When you bought your last computer, it probably came preloaded with some sort of security software offering a limited free trial. After your free trial was over, did you bite and end up paying a yearly subscription fee to continue your protection? It's understandable if you did. No one wants to leave their computer completely unprotected, especially after a period of carefree security.
But if you're loath to pay $40 to $80 every year for protection, there's good news.
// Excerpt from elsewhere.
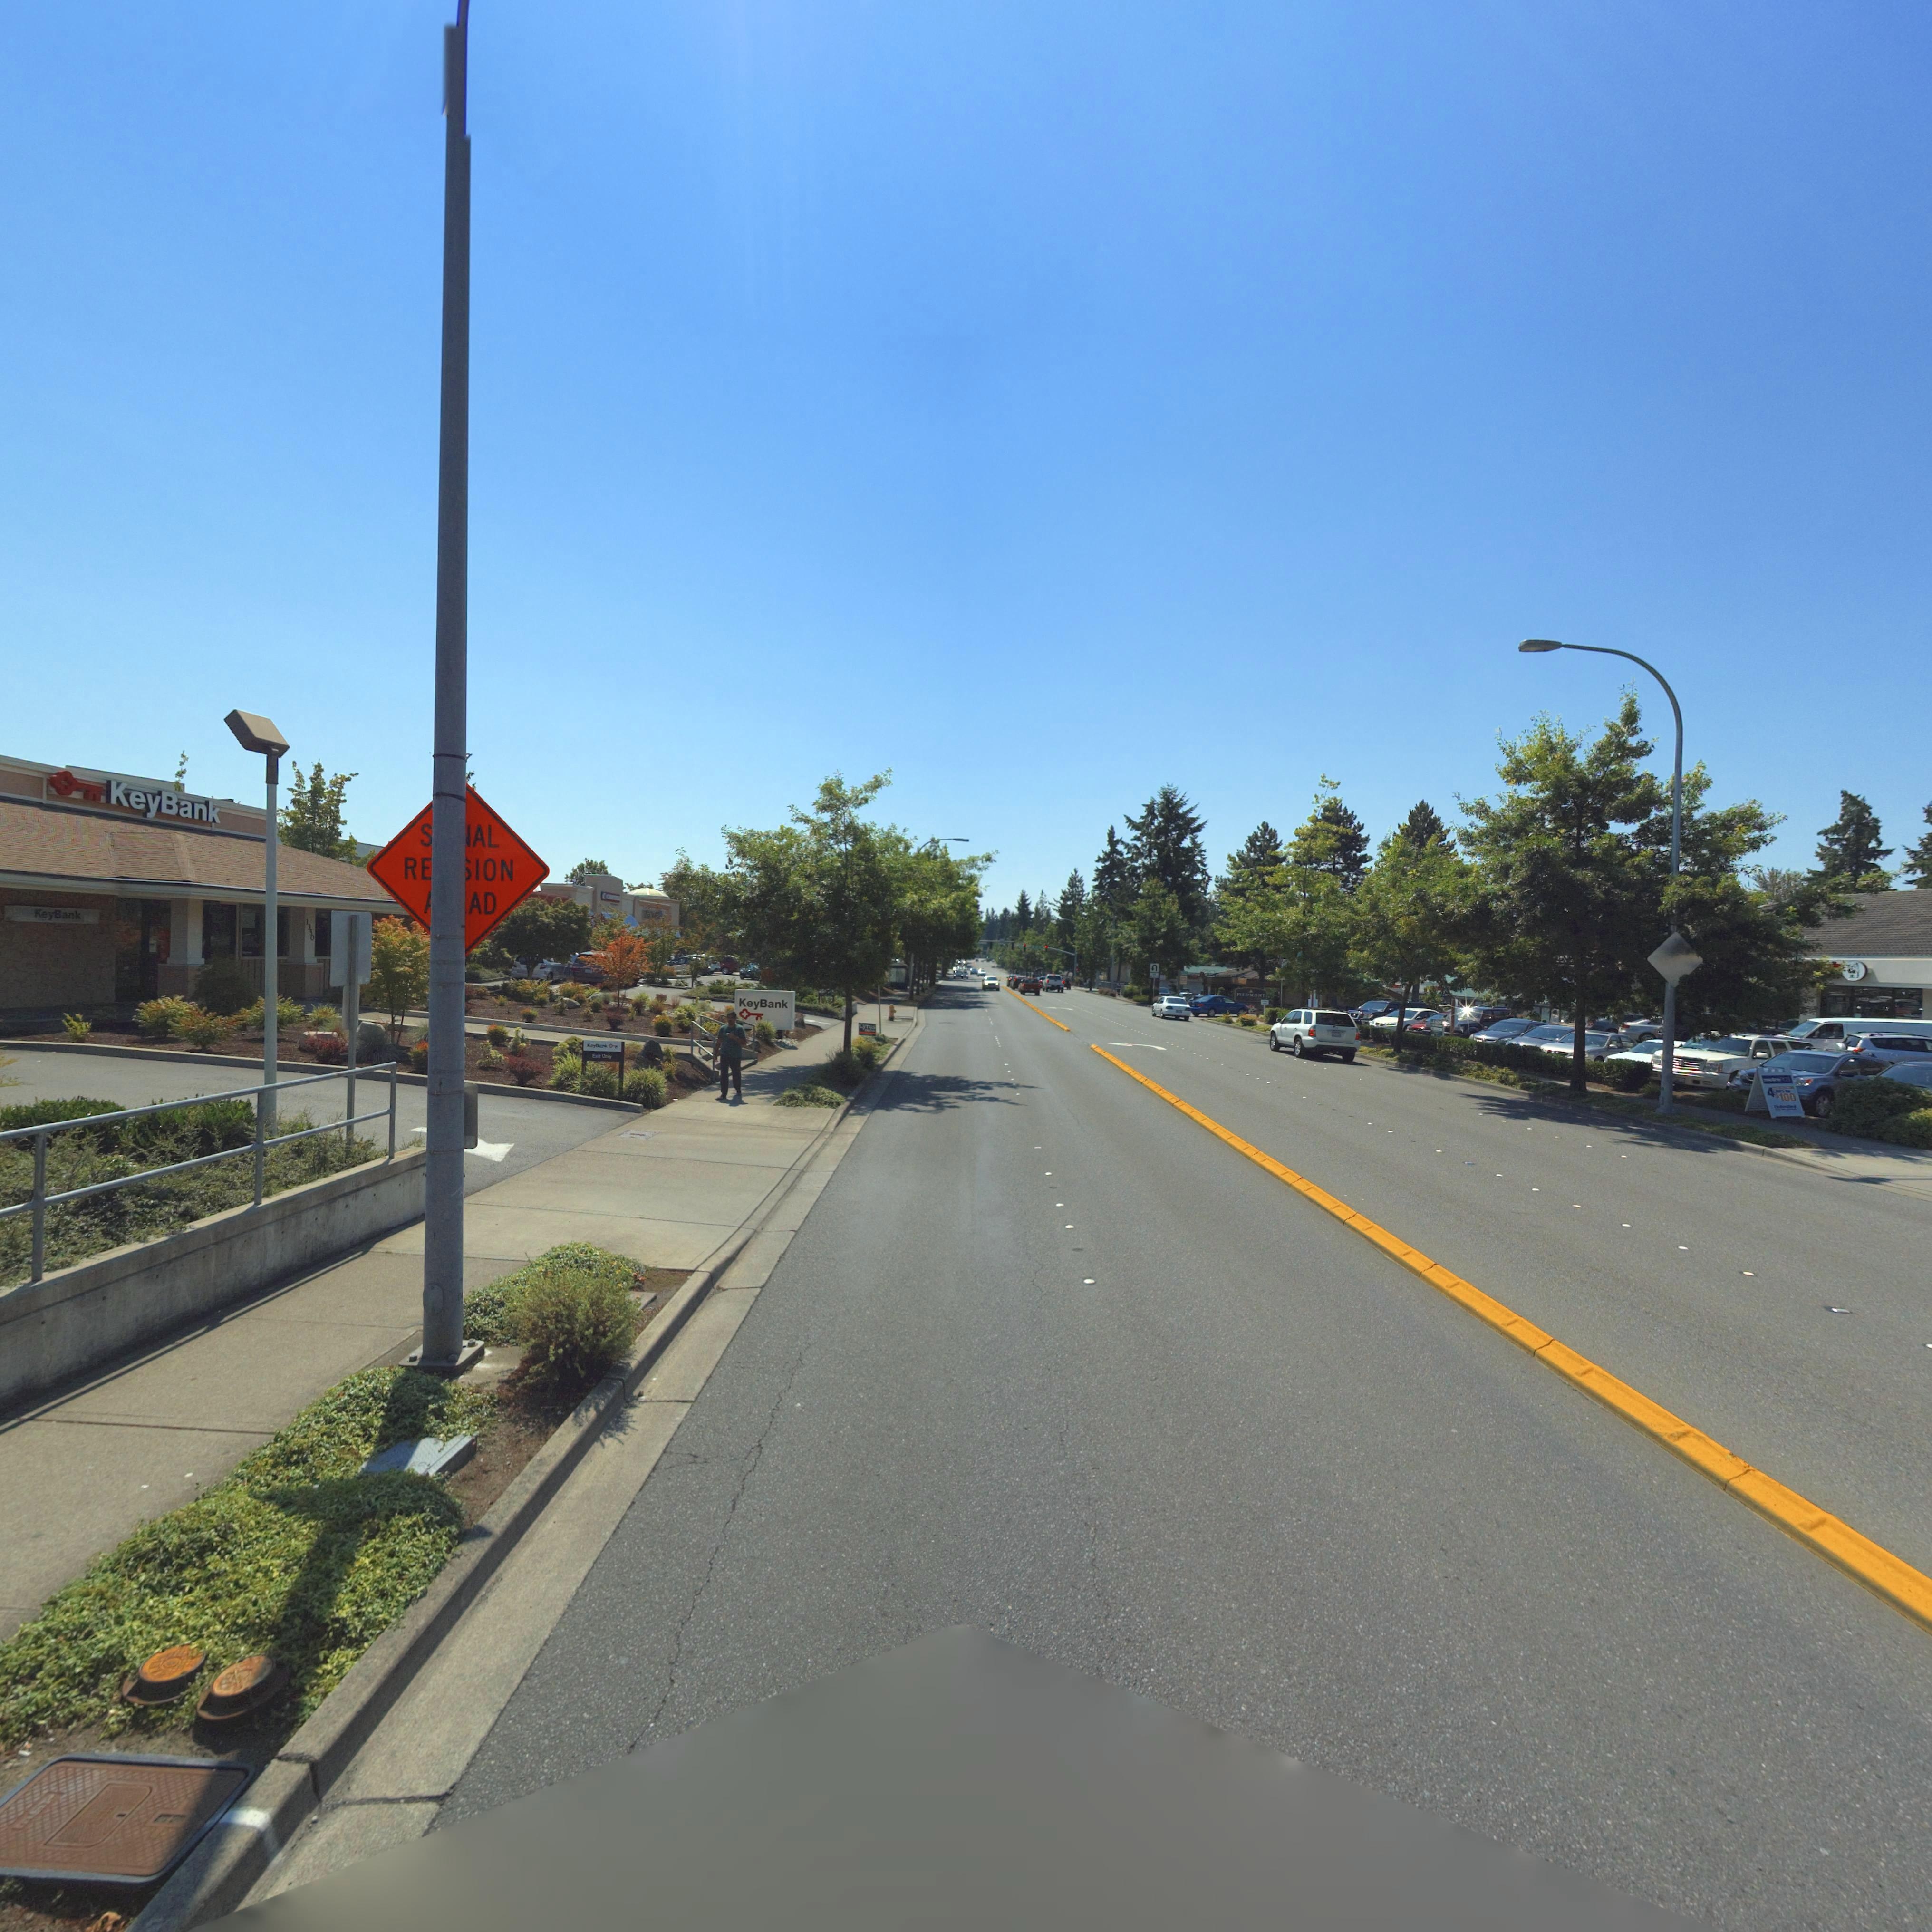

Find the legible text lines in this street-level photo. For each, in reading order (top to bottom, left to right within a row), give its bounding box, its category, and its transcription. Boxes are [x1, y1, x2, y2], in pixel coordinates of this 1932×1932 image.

[109, 779, 223, 825] BusinessName: KeyBank
[34, 908, 81, 921] None: *eyBank
[306, 917, 314, 941] StreetNumber: 1350
[738, 997, 788, 1010] BusinessName: KeyBank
Our most recent tests of security software reveal that free security programs will protect your computer as well as for-pay offerings, such as McAfee and Symantec's Norton. (Check our Ratings of security software, available to subscribers, for all the details on the nearly two dozen protection programs we tested.)
Still, before you jump on the free protection bandwagon, consider the tradeoffs.
Free programs typically:
- Don't offer tech support
- Are standalone (you'll need to find separate programs for anti-virus, another for anti-spam, and so on)
- Don't offer firewall protection (though our tests show that the firewalls built-into Windows Vista and Windows 7 do an adequate job)
Conversely, commercial protection suites do provide a lot of convenience for the cost. They offer all-in-one protection against mulitple threats and avenues of attacks as well as less user maintenance—i.e. keeping multiple programs up to date with the latest anti-virus definitions and other "fixes." What's more: Some for-pay suites can be used on up to three computers in one home.